Hellier was not in sight. The detective waited for a moment or two to make sure, and then approached No. 18.
He entered the gate, closed it behind him, and made for the back garden.
Here he stood for a moment, looking about him with eager eyes. Then he began searching about on the ground attentively, as a person searches who has dropped a coin.

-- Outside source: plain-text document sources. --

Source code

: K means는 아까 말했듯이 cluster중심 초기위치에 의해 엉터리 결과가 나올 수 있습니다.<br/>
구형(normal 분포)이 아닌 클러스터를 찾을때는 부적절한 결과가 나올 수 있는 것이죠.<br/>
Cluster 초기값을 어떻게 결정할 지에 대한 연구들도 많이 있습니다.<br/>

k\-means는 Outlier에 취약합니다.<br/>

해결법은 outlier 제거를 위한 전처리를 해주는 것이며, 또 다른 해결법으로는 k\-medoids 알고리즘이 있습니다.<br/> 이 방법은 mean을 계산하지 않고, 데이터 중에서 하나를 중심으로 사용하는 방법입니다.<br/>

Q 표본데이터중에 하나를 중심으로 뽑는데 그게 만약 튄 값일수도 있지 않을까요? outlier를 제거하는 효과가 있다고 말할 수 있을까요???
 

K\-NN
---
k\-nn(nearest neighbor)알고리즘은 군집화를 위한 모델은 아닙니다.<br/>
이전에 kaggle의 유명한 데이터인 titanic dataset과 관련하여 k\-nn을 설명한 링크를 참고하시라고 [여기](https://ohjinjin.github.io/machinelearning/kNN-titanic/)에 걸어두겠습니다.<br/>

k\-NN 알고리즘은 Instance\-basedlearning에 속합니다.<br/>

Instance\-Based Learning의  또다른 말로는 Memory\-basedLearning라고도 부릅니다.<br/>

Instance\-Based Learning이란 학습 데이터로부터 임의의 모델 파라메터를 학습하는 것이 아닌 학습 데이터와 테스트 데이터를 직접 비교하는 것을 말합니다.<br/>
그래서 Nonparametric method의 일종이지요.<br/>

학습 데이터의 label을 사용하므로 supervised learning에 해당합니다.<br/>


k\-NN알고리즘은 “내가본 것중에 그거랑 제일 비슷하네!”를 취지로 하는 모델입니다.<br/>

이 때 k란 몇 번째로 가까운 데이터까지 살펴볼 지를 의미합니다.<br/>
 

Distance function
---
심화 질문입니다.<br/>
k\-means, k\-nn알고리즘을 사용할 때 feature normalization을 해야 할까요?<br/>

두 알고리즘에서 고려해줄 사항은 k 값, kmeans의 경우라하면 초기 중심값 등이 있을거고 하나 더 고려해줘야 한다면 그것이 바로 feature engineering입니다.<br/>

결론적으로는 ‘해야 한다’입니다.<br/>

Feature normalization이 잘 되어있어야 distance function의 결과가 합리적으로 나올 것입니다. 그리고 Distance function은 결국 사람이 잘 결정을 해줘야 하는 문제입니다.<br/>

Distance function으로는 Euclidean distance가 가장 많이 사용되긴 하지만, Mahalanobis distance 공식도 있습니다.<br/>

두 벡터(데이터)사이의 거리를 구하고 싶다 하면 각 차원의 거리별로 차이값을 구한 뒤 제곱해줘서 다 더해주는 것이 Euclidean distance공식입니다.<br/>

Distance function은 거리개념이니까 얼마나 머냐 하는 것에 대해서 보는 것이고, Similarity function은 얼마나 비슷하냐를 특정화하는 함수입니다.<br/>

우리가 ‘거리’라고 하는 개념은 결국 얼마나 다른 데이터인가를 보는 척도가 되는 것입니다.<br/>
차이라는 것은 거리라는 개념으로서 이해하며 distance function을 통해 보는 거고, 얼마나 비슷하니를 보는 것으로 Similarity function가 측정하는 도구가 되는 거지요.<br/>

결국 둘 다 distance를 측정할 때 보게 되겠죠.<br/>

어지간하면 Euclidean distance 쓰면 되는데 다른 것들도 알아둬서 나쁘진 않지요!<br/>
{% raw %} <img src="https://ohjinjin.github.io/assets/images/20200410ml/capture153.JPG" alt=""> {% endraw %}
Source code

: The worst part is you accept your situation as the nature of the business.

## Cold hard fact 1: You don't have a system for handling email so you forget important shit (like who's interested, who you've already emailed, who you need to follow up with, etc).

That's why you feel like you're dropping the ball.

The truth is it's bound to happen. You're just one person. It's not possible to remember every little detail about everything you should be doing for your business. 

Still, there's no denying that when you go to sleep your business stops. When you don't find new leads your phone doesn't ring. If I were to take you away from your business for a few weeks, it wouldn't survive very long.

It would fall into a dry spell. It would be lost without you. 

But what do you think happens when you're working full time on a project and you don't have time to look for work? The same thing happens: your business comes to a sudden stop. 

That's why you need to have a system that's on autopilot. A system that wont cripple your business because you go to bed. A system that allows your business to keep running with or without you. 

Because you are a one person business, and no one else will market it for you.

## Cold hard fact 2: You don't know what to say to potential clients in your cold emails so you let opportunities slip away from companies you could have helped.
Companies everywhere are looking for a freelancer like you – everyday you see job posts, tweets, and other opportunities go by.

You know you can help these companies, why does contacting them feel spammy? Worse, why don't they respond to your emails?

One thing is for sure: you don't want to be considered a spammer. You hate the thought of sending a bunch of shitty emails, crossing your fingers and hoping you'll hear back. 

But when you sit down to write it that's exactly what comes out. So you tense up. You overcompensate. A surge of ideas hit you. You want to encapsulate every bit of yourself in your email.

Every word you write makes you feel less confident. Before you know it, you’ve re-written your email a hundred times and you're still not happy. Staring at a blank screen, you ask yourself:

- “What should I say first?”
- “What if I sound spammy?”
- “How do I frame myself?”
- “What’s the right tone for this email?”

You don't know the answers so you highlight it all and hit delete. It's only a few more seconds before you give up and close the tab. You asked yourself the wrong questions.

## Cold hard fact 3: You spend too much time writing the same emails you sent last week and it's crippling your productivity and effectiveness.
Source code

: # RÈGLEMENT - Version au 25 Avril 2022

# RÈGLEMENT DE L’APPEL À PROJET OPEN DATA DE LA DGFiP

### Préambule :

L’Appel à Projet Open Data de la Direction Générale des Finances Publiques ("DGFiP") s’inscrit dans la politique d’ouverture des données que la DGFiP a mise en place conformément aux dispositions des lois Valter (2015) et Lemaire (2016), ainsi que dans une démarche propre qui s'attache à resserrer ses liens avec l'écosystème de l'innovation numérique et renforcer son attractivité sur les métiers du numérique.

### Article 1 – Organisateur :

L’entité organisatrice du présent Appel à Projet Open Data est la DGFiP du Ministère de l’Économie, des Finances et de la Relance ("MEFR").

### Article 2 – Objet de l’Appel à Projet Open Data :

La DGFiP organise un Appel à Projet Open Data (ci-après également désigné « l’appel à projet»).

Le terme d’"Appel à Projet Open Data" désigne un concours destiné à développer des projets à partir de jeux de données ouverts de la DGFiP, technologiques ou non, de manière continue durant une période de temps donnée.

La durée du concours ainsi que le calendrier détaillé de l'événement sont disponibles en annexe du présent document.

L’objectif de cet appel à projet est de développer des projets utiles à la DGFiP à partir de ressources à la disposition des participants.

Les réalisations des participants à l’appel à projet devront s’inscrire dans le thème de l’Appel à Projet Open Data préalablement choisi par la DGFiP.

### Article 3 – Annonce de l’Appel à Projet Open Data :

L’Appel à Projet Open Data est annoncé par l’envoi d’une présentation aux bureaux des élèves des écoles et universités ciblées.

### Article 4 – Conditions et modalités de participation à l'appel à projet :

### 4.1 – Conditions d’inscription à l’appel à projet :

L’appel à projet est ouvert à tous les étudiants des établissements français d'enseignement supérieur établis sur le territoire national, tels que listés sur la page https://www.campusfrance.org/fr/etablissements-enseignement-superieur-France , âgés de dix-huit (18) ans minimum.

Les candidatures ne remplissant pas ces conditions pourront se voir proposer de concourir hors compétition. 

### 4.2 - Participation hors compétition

There was a fairish sized grass plot, on which the grass was rank and long. A gravelled walk lay round it, and a flowerless flower bed between the walk and the garden wall.
There was no sign of a bootmark anywhere, though the ground was soft and there had been no frost on the previous night.
The gravel was disturbed on the walk leading to the verandah, but that was nothing.
In that portion of the garden where digging was possible there was no sign. Yet the hoe had been used quite recently, and a sure instinct told him that it had not been used in the front garden, where observation was possible, but here, in this place that was overlooked by nothing but blind walls and the back windows of an empty house.
Suddenly his eye was struck by an object upon the flower bed by the rear wall.
A half-withered cabbage leaf. There were withered leaves and to spare in the garden, but this was the only cabbage leaf. Nothing looked more natural or in keeping with the general untidiness of the place. A thousand men hunting for traces would have disregarded it.
Freyberger walked towards it and picked it up.